Evolution de l'avifaune

Entre 1978 et 2003, parmi les espèces présentes sur le site du Pic Saint-Loup, 34 ont connu des variations significatives :

  • 2 espèces ont disparu (dont 1 espèce des milieux ouverts et 1 des milieux fermés)
  • 5 ont décliné (dont 4 espèces dépendantes des milieux ouverts)
  • 9 ont augmenté (dont 7 espèces dépendantes des milieux fermés)
  • 18 n’ont pas présenté de changements significatifs ou systématiques (espèces plus généralistes ou associées à des formations végétales de type intermédiaire)

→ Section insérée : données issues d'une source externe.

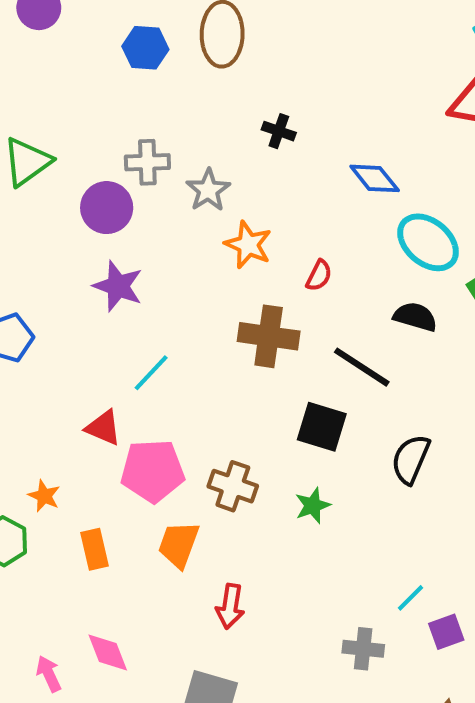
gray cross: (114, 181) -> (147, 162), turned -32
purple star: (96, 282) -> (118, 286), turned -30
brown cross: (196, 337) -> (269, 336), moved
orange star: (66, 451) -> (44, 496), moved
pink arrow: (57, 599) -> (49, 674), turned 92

Les réponses varient selon les espèces:

  • L’abandon des terres a favorisé une forte progression des espèces forestières qui sont devenues dominantes mais sans se traduire par une simplification de l’avifaune.
  • Les espèces de milieux ouverts sont capables de se maintenir dans de petites taches d’habitat favorable mais ont besoin de grandes taches pour coloniser de nouveaux espaces.
  • La dynamique des espèces des milieux boisés semble plus liée à la complexité de la structure de la végétation au sein des taches qu’à leur superficie.

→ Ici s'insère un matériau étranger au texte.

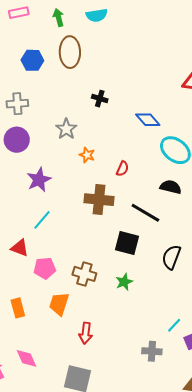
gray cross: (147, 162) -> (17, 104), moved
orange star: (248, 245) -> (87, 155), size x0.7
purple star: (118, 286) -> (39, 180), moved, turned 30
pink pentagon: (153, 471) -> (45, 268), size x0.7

Ces résultats ont été publiés suite à une série de travaux.

Quelle est l'évolution de la répartition d’une espèce sur le site du Pic Saint-Loup ?

Dans le volet déroulant, sélectionnez une espèce d'oiseaux, puis une année; en cliquant sur le nom latin, vous serez reconduit vers la fiche de cette espèce sur le site INPN; sur la carte vous pouvez aussi cliquer sur les menus "outils" et "couches":

Occupation du sol

  •  Bois fermé
  •  Bois ouvert
  •  Garrigue fermée
  •  Garrigue ouverte
  •  Pelouse
  •  Culture
  •  Zone urbaine
  •  Sol nu


Existe-t-il encore des secteurs de référence ayant gardé le caractère ouvert typique des garrigues ?

La plaine de Saint Martin de Londres,  proche du secteur du Pic Saint-Loup, en est une. En 2004, nous y avons échantillonnés 50 points supplémentaires  (voir la répartition des oiseaux présents). Ils permettront de suivre l'évolution de ces milieux.

Et demain? quelle biodiversité ?

Ces résultats posent des questions aux usagers des garrigues et à leurs gestionnaires:

  • Faut-il laisser la végétation tendre naturellement vers les milieux boisés? 
  • Faut-il au contraire intervenir pour contrarier cette évolution?
  • Quel avenir pour la biodiversité "traditionnelle" des garrigues?
  • Quel est le potentiel de biodiversité "future" que porte en elle l'évolution actuelle ?

Si l'on souhaite assurer un avenir à des espèces d'oiseaux des milieux ouverts nos recherches ont montré que :

  • si les espèces sont encore présentes, il est possible de maintenir des petites populations dans de petites taches favorables en attendant d'améliorer la capacité d’accueil des milieux (les espèces s'accrochent par fidélité)
  • si les espèces ont déjà disparu, leur retour ne pourra se faire que si des milieux favorables sont restaurés sur de grande superficies (les espèces ne colonisent un site que si les conditions sont idéales).